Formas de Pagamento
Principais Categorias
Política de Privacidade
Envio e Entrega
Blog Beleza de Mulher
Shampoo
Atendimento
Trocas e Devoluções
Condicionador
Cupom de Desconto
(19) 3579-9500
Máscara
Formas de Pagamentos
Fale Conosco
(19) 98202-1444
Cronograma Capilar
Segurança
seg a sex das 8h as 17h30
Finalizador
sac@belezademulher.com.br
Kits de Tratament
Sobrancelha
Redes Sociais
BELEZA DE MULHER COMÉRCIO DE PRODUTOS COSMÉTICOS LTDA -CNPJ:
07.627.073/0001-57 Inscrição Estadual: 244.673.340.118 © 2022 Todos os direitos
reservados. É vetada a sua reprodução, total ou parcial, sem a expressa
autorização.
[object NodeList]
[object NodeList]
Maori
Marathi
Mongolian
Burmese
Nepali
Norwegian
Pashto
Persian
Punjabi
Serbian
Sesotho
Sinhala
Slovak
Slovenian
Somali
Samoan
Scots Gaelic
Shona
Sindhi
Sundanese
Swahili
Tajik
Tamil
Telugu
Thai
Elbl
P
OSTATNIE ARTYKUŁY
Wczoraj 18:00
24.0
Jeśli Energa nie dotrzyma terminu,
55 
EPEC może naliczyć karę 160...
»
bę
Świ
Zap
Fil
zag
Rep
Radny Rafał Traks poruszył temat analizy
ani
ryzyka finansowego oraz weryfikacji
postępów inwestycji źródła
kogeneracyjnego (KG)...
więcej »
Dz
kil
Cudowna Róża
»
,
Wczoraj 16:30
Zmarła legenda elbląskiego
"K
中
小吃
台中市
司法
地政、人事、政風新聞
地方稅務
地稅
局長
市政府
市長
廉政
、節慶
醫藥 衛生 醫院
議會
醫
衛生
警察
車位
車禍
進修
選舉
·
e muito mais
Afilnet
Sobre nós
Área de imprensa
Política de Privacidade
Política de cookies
****************
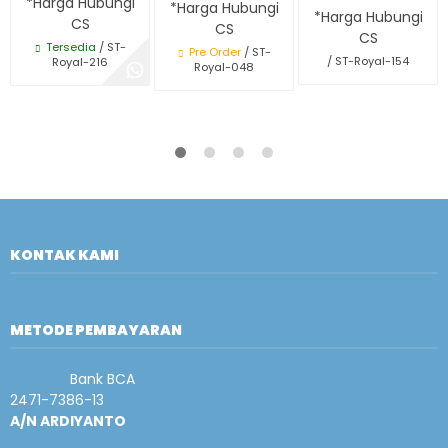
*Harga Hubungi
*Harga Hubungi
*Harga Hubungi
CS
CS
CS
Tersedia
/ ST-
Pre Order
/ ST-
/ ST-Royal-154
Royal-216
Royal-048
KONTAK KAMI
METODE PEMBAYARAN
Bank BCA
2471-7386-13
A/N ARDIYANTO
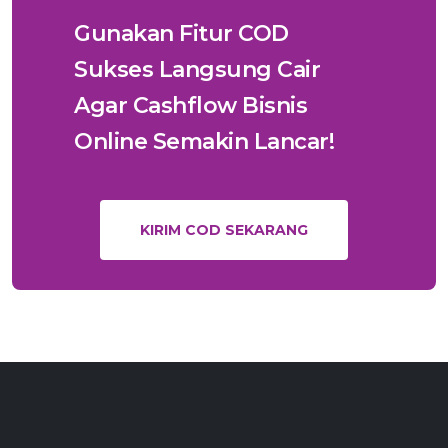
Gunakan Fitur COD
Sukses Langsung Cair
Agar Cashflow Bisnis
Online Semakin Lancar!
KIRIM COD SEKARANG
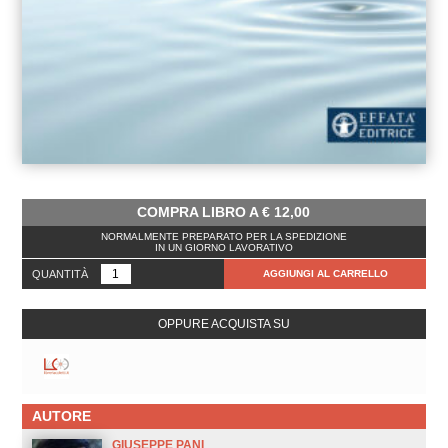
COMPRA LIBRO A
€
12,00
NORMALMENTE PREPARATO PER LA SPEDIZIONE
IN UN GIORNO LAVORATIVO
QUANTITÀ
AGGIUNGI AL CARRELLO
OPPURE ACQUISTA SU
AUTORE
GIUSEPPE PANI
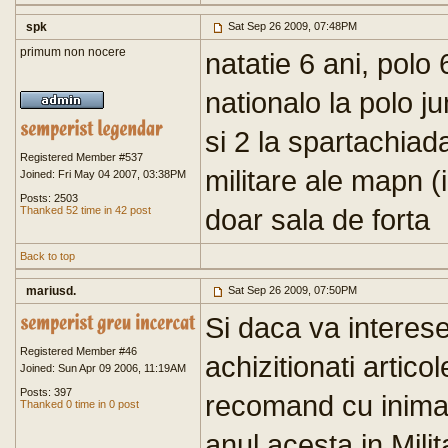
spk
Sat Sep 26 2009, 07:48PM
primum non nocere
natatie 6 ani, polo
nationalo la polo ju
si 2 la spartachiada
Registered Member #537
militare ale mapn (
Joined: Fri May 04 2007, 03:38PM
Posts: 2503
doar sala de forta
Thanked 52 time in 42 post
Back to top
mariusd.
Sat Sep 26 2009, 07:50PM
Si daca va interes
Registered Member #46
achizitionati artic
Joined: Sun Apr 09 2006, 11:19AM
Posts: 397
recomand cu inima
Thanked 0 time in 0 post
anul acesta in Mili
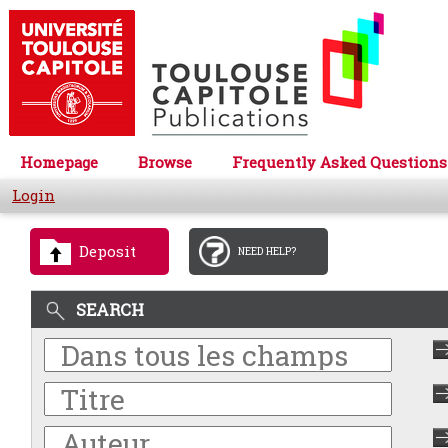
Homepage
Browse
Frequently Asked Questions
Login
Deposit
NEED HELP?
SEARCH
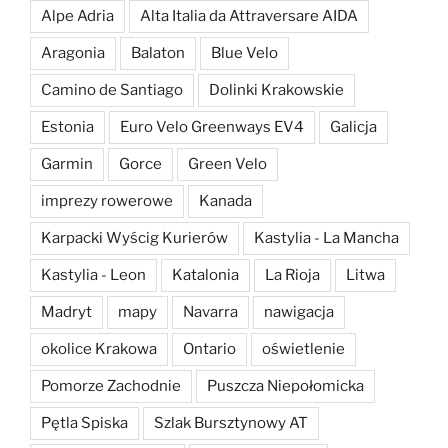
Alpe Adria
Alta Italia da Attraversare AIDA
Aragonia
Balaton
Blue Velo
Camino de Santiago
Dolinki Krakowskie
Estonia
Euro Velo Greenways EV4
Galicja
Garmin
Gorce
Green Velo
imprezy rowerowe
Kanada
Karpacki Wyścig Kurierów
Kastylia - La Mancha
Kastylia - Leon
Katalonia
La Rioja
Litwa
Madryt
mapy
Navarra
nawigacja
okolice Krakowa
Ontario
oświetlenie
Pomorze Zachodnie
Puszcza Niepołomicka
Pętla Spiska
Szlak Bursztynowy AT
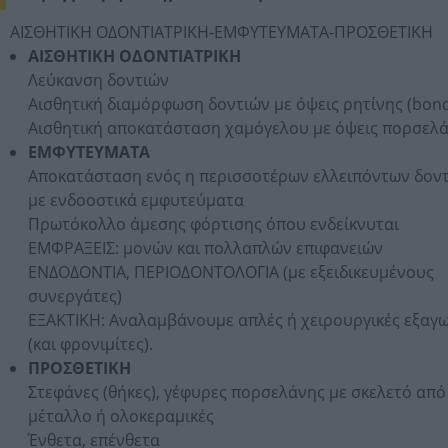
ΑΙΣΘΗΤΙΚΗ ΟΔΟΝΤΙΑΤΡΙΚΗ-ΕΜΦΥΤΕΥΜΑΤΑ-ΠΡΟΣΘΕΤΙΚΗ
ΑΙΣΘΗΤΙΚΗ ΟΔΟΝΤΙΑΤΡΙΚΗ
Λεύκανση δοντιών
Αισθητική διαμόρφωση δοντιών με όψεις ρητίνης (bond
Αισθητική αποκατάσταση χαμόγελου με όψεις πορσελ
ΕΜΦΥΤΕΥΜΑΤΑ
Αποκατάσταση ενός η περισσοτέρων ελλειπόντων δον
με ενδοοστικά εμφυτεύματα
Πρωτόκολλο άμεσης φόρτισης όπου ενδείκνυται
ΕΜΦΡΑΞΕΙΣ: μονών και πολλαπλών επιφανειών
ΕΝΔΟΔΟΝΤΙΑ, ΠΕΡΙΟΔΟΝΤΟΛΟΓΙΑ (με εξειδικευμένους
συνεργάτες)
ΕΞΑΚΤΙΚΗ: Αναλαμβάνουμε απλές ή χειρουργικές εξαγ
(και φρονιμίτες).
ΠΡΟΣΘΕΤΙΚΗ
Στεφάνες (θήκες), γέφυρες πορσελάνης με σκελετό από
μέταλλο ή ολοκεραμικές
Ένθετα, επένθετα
****************
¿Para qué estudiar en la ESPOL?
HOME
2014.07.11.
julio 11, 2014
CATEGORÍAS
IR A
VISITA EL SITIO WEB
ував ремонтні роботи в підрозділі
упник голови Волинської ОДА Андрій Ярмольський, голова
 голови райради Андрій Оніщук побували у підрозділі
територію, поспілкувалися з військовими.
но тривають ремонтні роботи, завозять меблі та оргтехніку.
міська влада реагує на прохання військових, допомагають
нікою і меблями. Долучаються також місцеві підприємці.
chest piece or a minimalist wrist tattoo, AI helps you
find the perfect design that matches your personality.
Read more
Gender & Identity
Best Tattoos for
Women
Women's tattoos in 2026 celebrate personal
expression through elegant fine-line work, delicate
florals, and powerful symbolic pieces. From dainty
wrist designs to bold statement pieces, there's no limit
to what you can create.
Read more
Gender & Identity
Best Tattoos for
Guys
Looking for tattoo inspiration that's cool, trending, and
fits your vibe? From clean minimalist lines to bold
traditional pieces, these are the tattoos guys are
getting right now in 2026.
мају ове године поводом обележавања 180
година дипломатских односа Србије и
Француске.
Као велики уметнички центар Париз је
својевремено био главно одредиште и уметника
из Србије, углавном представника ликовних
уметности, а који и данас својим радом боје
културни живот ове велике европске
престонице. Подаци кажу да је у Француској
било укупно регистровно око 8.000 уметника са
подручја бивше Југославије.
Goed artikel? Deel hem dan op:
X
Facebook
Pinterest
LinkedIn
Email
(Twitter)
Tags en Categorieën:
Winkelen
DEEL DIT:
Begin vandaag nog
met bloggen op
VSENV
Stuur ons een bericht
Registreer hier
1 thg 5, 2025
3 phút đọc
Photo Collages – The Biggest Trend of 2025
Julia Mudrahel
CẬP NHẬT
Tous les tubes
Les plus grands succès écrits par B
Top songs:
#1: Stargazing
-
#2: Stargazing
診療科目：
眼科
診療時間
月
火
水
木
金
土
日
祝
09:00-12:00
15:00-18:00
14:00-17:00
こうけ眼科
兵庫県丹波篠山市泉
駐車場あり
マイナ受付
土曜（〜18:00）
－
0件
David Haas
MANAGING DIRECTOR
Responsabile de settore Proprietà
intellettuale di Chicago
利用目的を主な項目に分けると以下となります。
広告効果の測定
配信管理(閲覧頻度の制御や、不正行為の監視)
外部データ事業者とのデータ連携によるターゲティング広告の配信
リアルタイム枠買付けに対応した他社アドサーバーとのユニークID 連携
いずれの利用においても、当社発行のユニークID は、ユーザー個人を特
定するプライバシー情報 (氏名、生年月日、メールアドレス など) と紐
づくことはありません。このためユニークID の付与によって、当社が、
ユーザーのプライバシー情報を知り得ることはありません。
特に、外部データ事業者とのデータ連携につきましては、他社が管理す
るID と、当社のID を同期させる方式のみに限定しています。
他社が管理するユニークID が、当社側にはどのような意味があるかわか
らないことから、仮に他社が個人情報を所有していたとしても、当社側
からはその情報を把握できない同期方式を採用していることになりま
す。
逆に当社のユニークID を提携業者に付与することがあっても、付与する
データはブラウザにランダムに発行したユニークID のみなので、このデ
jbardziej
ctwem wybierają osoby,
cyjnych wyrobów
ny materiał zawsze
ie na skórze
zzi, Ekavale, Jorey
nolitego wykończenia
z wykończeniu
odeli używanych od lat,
****************
» WORK TO COMPLETE:
Among the entries above, locate the lines containing "голови райради Андрій" and "expression through elegant", and transcribe exactly those two lines and all lines between.

» RESPONSE AREA:
 голови райради Андрій Оніщук побували у підрозділі
територію, поспілкувалися з військовими.
но тривають ремонтні роботи, завозять меблі та оргтехніку.
міська влада реагує на прохання військових, допомагають
нікою і меблями. Долучаються також місцеві підприємці.
chest piece or a minimalist wrist tattoo, AI helps you
find the perfect design that matches your personality.
Read more
Gender & Identity
Best Tattoos for
Women
Women's tattoos in 2026 celebrate personal
expression through elegant fine-line work, delicate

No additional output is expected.